There’s a weird paradox in legal research. Many documents—cases, statutes, journal articles—are freely available online. Cases and statutes are in the public domain, and most law reviews distribute their articles at no charge on platforms like SSRN, Bepress, and their own websites. But somehow legal research remains expensive, sometimes insanely so: lawyers pay hundreds of dollars (or more) each month to access Westlaw or Lexis—and then they pay again to download or print a document, read a journal article, Shepardize a case, or do any number of other routine research tasks. Lawyers and their clients will pay, if they can afford to, while Westlaw and Lexis happily clear $8 billion in annual revenue.
This paradox is especially strange to recent law school graduates who grew up with the internet. Imagine if Google charged a subscription fee and, on top of that, charged again each time you clicked a link in a page of search results. It would fail, of course.

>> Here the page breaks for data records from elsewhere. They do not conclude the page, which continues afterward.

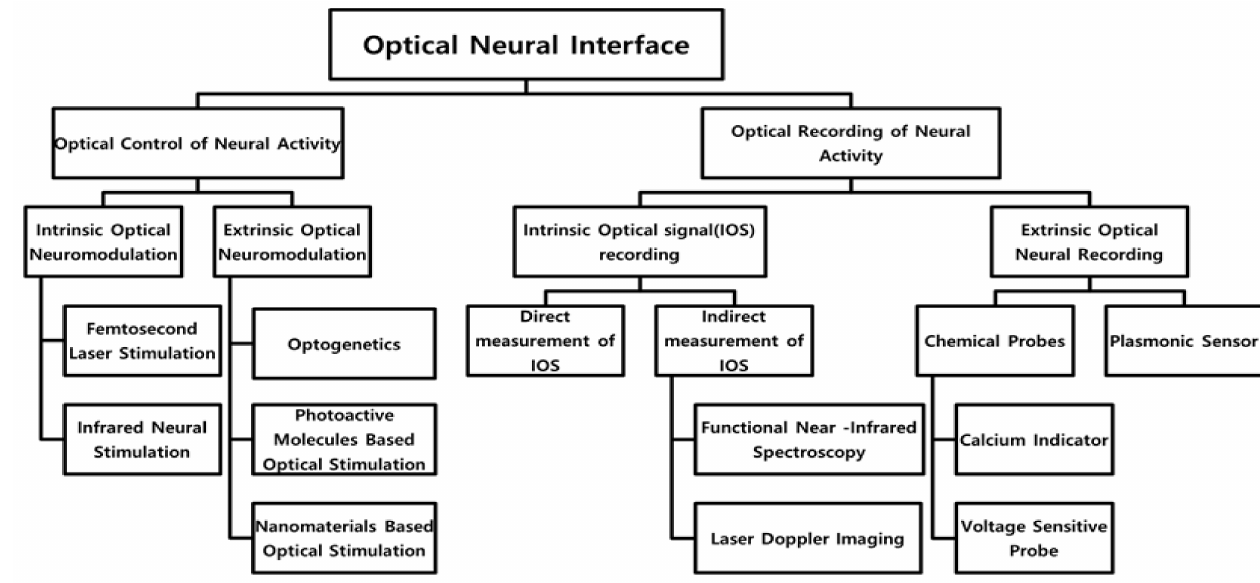
Figure 1. Optical neural interfaces consisting of an optical neural recording and an optical neural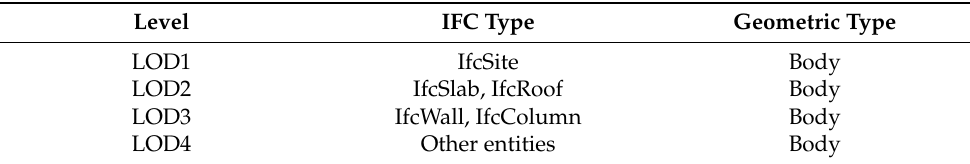
Table 2. Hierarchical level of detail (LOD) for Building Information Modeling (BIM) models.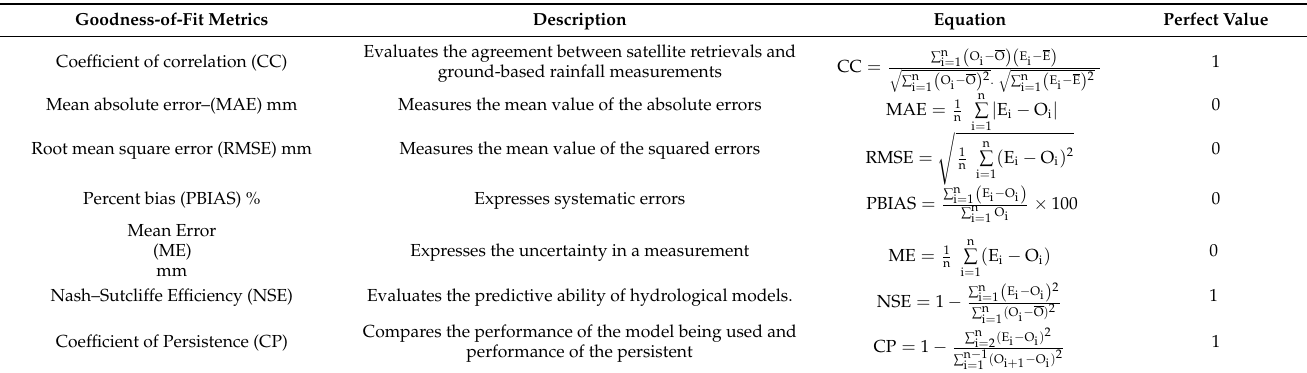
Table 2. Goodness-of-fit metrics utilized in the comparison of the GPM precipitation product and the ground-based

So why is this tolerable in the legal world?
To some, it’s not so tolerable. Several nonprofit projects—like Cornell’s LII, CourtListener, and Public.Resource.Org—aim to bring legal information to the public at no charge. And some companies are trying to build business models on the same idea—for instance, there’s Casetext, whose Google-inspired mission is “to make all the world’s laws free and understandable.”
But Westlaw and Lexis remain indispensable for most practicing lawyers for at least two reasons. First, their databases are comprehensive. Lawyers can’t afford to miss key cases, especially if their opponents might find them. Second, they’ve built tools to sift through the expanses of legal information and to help lawyers figure out which documents are still authoritative. When you read a court opinion, it’s impossible to tell from the text alone whether the holding is still good law. It might have been overruled or distinguished, and you’d never know unless you could find and evaluate each citing reference.
The value of Westlaw and Lexis is that they help lawyers locate the right legal materials—even when those materials are available for free somewhere else. Many lawyers don’t have the time or skills to comb the web for free copies of the documents they need. It’s usually more efficient to pay for access and pass on the cost to the client. That’s fine in some cases, but it’s a problem for equal justice: wealthy clients can afford to pay, while legal help becomes less accessible to those who need it most.
When I was in law school, I built a free app to make legal research on Westlaw and Lexis easier and faster. It’s called Bestlaw. It adds features like an automatic Bluebook citation generator, clickable tables of contents, and a clean, readable view. Since it launched, over 16,000 attorneys and students have used it to enhance almost six million legal documents.
Now, I’m excited to launch a new version for practicing attorneys called Bestlaw Pro (most of which I built while procrastinating on studying for the California bar exam). For $5 per month, it gives free printing, free downloading, and free access to secondary sources. It’s one attempt to solve the problem described above: you can use Westlaw or Lexis to find the right materials, and then you can use Bestlaw to open them on the web to avoid the extra fees. You could do this without Bestlaw, of course. For each item you find on Westlaw or Lexis, you could Google around until you find a free version. But that quickly becomes tedious and time-consuming. Bestlaw automates this process, making the research process faster and cheaper. Here’s a quick video showing how it works:
Likewise, Bestlaw eliminates the cost of downloading and printing cases. Instead of printing a case through Westlaw or Lexis, you can click a button in the Bestlaw toolbar to automatically download a PDF of the case from Casetext. I chose the Casetext for several reasons: most cases are available in its database, it publishes cases online for free, and its PDFs are nicely formatted with beautiful typography. Again, you could do this without Bestlaw—you could navigate to Casetext, log in, search for the case, and generate the PDF. But Bestlaw speeds up this process substantially, letting you get to the PDF with a single click.
The normal version of Bestlaw will stay free. My hope is that the paid version, Bestlaw Pro, will make legal research easier and more affordable for practicing lawyers. We have a long way to go before the law is online in a usable, accessible, comprehensive way—but hopefully this is a step in that direction.